O Ministério Público entrou com uma ação, ontem (15), pedindo a devolução aos cofres públicos de cerca de R$ 145 milhões que teriam sido gastos irregularmente na Cidade da Música, na Barra da Tijuca, Zona Oeste do Rio. Luiz Severino Nunes Machado, gerente de obra do complexo há cinco anos, prestou depoimento nesta sexta.

 

O promotor estava interessado principalmente na inauguração feita às pressas em dezembro, pelo então prefeito Cesar Maia. O engenheiro explicou problemas de acabamento. Segundo ele, de acordo com o contrato, a empreiteira, e não a prefeitura, é quem paga para refazer esses acabamentos.

 

“Ele (promotor) quis saber sobre a execução com a compatibilidade do projeto, se foi tudo executado conforme o projeto, e eu afirmei a ele que sim”, disse o engenheiro.

 

Mesmo inacabada, a Cidade da Música foi inaugurada no dia 26 de dezembro de 2008.. O complexo conta com 90 mil metros quadrados e terá, além das salas de concerto e música de câmara, 13 salas de ensaio e salas de aula, restaurantes, lanchonetes e lojas.

 

Neste fim de semana, o promotor Gustavo Nogueira, responsável pela investigação sobre a Cidade da Música, vai terminar a denúncia sobre o desperdício de dinheiro público na obra. O MP pede que os acusados sejam obrigados a devolver o dinheiro gasto irregularmente na obra aos cofres públicos.

 

Na denúncia, que ainda está sendo redigida pelo promotor, já constam nove nomes: o ex-prefeito Cesar Maia, o ex-secretário de Obras, Eider Dantas, o ex-secretário de Cultura e diretores da RioUrbe e das empreiteiras contratadas. O promotor adianta, no entanto, que a lista ainda não está fechada.

 

“Essa obra foi divida em fases e pra você fazer a licitação das fases, você pressupõe que a anterior tenha sido pronta. Principalmente nesse valor de R$ 145 milhões, que é o valor de um contrato de uma obra que não estava pronta. Então, a administração, ao nosso ver, não pode contratar uma empresa que não cumpriu contrato anterior. O valor desse contrato é de R$ 145 milhões, um prejuízo que a cidade sofre e que a gente vai tentar buscar”, disse o promotor Gustavo Nogueira.

 

Por e-mail, o ex-prefeito Cesar Maia disse que é possível se empenhar despesas sem orçamento, e orçar sem projeto. Segundo ele, todos os editais passam antes pelo Tribunal de Contas e só são publicados depois de autorizados pelo órgão.

 

Um dos acusados, o vereador Eider Dantas, secretário de Obras na gestão Cesar Maia, disse que não era necessária a aprovação do orçamento. “Houve previsão orçamentária para obra.
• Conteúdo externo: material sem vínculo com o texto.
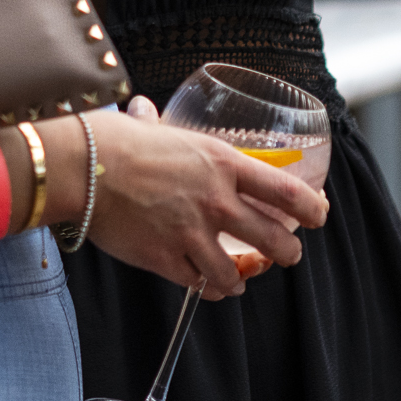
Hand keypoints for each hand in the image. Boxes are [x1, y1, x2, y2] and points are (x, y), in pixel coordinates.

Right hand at [83, 98, 325, 298]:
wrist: (82, 166)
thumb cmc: (114, 139)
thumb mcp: (157, 127)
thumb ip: (165, 129)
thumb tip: (145, 111)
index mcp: (222, 162)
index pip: (284, 191)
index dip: (310, 208)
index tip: (318, 215)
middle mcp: (215, 200)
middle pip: (274, 240)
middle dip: (288, 253)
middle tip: (287, 255)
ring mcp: (192, 233)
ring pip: (237, 272)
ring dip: (243, 278)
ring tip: (241, 277)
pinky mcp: (165, 258)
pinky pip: (200, 285)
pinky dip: (210, 289)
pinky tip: (209, 286)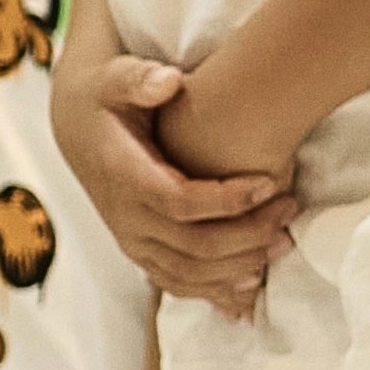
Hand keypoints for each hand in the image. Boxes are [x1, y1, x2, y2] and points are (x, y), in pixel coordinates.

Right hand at [49, 27, 293, 313]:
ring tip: (284, 243)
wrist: (78, 126)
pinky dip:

O Poder Executivo tem poder de executar a obra sem consultar a Câmara. Essa obra demorou quatro anos e todo ano a Câmara foi informada do valor da obra”, disse.

 

De acordo com o MP, o grupo também é acusado de iniciar a obra sem previsão orçamentária aprovada pela Câmara dos Vereadores, o que seria obrigatório. A ação será entregue ao Tribunal de Justiça. Cada um dos réus terá direito de defesa.

 

No início do mês, o arquiteto responsável pelo projeto da Cidade da Música falou sobre as irregularidades apontadas pela auditoria. O francês Christian Portzmparc disse que o acabamento da obra foi feito às pressas e que alertou a prefeitura sobre os erros na construção.

 

O arquiteto disse ainda que o cronograma da obra e a qualidade são de responsabilidade da construtora contratada pela prefeitura. E que cumpriu a entrega de todos os projetos envolvidos na construção. Christian disse ainda que, por causa dos Jogos Pan Americanos, houve atraso e que por isso foi feito um novo contrato para estender o prazo de acompanhamento da obra.

 

Uma obra milionária, polêmica e sem utilidade por enquanto. São quase cem mil metros quadrados onde já foram investidos R$ 409 milhões, de acordo com a antiga prefeitura.

 

A arquitetura é grandiosa, o projeto ambicioso, mas nada funciona. A Cidade da Música começou a ser construída em 2003 e teve várias inaugurações previstas e adiadas.

 

O custo do projeto também cresceu 500% em relação à estimativa inicial. Em dezembro de 2008, o então prefeito Cesar Maia fez uma grande festa, mas só uma das salas ficou parcialmente pronta: a Grande Sala dos Concertos. No final de março, outras 27 salas estavam inacabadas. Em algumas delas, já havia até infiltrações e o material se deteriorava.